About this task = Look below for the line that contains "Valentine’s Day Treats", then copy it and each following line exactly, through and including the line that contains "couple of times".

Excerpts from a dataset
'''

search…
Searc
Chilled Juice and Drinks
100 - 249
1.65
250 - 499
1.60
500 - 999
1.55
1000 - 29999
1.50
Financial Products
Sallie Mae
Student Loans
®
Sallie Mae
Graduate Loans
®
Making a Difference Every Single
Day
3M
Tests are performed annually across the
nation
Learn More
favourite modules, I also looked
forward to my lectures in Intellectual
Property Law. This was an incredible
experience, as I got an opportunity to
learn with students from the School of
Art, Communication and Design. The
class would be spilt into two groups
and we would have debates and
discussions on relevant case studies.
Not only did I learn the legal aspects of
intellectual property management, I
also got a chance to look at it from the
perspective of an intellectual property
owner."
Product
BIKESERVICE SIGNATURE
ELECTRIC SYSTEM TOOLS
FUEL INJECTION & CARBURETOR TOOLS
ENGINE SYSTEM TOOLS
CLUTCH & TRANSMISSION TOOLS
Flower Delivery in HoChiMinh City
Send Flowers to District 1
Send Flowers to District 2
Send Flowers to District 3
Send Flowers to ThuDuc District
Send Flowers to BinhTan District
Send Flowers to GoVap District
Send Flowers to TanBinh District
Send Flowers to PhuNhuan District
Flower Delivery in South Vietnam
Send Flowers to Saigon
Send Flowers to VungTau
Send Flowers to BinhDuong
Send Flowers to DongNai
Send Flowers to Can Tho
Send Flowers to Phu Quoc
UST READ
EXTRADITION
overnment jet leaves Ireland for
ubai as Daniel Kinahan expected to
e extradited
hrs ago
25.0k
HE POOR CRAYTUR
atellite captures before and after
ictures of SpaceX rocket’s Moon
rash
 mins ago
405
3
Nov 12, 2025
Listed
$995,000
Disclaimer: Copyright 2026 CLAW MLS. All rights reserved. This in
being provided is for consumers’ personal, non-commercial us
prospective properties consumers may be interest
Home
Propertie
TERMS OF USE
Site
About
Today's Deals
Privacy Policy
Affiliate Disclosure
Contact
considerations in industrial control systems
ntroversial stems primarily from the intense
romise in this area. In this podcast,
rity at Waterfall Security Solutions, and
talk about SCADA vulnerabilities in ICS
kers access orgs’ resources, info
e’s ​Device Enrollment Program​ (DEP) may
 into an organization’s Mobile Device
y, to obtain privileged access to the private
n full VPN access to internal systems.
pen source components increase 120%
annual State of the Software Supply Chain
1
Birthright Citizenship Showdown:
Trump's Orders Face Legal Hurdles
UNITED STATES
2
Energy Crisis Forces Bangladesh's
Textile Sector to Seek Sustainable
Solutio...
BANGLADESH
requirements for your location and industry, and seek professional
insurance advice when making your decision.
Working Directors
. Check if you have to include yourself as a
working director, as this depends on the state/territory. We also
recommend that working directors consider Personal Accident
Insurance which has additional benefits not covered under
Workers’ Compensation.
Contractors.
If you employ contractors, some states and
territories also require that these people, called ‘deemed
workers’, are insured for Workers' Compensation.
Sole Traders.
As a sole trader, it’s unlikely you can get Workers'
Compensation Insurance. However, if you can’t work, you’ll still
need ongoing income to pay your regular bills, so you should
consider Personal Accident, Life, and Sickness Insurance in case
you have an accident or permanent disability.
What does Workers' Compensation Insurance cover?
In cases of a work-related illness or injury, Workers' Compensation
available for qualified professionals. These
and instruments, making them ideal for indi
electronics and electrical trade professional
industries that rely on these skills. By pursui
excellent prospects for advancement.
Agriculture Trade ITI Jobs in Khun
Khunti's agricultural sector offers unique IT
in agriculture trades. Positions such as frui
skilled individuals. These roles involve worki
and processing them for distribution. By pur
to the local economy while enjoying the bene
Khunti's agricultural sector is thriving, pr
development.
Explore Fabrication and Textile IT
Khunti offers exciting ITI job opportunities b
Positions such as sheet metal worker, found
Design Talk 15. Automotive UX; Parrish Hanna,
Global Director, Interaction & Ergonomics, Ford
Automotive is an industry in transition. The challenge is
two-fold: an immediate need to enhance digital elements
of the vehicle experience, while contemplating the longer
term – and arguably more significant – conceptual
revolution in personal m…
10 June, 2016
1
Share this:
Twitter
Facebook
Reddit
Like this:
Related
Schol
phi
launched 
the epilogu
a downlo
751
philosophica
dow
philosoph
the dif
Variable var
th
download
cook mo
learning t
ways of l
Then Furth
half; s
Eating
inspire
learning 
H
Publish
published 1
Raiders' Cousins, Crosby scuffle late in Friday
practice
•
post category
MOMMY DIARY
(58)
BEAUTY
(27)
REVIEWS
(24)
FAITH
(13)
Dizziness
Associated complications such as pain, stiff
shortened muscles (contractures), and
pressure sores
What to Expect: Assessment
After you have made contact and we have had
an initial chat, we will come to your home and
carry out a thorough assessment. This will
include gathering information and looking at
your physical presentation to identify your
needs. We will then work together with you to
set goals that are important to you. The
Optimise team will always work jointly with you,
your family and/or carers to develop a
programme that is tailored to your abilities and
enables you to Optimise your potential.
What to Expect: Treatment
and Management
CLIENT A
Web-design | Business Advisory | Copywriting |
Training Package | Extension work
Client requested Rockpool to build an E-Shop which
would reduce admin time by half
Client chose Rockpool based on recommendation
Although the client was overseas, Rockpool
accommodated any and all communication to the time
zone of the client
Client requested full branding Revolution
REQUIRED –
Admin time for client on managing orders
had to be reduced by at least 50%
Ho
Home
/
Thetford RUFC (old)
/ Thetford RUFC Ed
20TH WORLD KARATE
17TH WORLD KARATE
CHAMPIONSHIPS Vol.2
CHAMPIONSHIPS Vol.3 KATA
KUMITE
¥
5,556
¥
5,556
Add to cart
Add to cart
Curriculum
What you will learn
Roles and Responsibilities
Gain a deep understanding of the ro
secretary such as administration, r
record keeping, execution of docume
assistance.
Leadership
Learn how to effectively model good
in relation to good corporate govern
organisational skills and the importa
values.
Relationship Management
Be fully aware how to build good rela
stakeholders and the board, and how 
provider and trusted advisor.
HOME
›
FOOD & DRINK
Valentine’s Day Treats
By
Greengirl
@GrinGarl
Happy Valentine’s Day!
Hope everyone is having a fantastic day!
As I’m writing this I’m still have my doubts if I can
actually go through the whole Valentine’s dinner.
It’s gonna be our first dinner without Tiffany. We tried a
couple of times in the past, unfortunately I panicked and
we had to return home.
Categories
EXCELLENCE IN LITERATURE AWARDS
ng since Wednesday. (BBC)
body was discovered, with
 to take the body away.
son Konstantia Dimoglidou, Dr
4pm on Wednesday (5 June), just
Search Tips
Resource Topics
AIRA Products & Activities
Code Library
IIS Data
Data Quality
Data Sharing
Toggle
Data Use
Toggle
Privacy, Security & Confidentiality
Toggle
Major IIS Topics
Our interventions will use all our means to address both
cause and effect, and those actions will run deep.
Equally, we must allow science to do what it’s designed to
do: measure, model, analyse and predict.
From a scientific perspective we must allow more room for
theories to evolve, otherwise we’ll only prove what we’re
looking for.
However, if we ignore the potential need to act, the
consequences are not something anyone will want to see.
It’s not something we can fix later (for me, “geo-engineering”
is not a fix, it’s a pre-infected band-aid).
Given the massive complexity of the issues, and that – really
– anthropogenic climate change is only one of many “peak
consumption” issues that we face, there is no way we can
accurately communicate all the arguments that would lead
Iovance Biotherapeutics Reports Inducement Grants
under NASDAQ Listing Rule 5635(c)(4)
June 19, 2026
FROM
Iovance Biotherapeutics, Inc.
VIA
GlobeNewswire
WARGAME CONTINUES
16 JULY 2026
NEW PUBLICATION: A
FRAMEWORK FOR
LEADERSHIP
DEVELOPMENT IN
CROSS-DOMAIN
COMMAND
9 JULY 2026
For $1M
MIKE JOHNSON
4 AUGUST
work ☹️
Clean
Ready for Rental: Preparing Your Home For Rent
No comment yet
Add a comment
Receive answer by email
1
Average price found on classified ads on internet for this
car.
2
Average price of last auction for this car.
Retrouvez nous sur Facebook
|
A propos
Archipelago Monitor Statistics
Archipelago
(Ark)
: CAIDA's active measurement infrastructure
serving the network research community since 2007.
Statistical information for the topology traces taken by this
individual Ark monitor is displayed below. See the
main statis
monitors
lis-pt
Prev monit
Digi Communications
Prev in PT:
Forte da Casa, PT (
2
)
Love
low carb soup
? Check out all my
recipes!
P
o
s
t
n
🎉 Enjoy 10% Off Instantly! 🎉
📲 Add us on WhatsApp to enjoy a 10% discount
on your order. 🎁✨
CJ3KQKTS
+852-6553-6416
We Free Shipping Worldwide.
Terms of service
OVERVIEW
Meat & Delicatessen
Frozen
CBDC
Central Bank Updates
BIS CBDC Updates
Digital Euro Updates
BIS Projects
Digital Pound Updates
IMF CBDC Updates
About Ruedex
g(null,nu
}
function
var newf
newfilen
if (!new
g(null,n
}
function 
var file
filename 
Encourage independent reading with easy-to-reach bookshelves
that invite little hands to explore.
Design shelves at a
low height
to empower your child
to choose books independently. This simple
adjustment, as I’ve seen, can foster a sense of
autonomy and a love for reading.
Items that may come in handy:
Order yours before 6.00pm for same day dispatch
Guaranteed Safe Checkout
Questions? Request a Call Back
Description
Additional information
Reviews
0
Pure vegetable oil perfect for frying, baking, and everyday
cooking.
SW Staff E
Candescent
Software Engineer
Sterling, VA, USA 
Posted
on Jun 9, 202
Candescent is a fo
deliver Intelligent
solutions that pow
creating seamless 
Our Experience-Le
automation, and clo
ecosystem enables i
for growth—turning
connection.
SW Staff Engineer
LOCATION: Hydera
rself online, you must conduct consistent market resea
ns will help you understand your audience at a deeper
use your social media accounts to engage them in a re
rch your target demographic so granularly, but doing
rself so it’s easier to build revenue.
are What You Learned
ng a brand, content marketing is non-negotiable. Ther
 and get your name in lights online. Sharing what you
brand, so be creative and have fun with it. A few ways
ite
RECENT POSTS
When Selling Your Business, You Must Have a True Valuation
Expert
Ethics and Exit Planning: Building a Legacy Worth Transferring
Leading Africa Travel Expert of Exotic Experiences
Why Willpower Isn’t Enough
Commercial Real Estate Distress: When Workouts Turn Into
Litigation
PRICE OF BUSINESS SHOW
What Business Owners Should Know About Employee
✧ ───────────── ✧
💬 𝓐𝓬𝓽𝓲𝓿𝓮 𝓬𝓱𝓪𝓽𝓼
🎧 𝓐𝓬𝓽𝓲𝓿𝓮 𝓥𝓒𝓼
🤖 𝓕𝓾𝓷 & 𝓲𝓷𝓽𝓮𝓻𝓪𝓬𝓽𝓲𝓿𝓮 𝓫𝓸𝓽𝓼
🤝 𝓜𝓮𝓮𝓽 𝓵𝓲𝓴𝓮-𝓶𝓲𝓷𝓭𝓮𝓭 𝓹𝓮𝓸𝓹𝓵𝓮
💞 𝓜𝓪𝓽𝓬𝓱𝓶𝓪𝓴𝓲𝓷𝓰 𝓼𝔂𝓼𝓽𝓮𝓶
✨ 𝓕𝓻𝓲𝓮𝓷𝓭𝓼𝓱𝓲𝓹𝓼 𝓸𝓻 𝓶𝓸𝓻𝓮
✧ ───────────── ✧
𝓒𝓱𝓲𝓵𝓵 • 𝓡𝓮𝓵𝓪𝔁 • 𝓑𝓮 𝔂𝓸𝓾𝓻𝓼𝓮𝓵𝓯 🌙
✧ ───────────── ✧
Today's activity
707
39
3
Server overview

'''

Answer for this exercise =
Valentine’s Day Treats
By
Greengirl
@GrinGarl
Happy Valentine’s Day!
Hope everyone is having a fantastic day!
As I’m writing this I’m still have my doubts if I can
actually go through the whole Valentine’s dinner.
It’s gonna be our first dinner without Tiffany. We tried a
couple of times in the past, unfortunately I panicked and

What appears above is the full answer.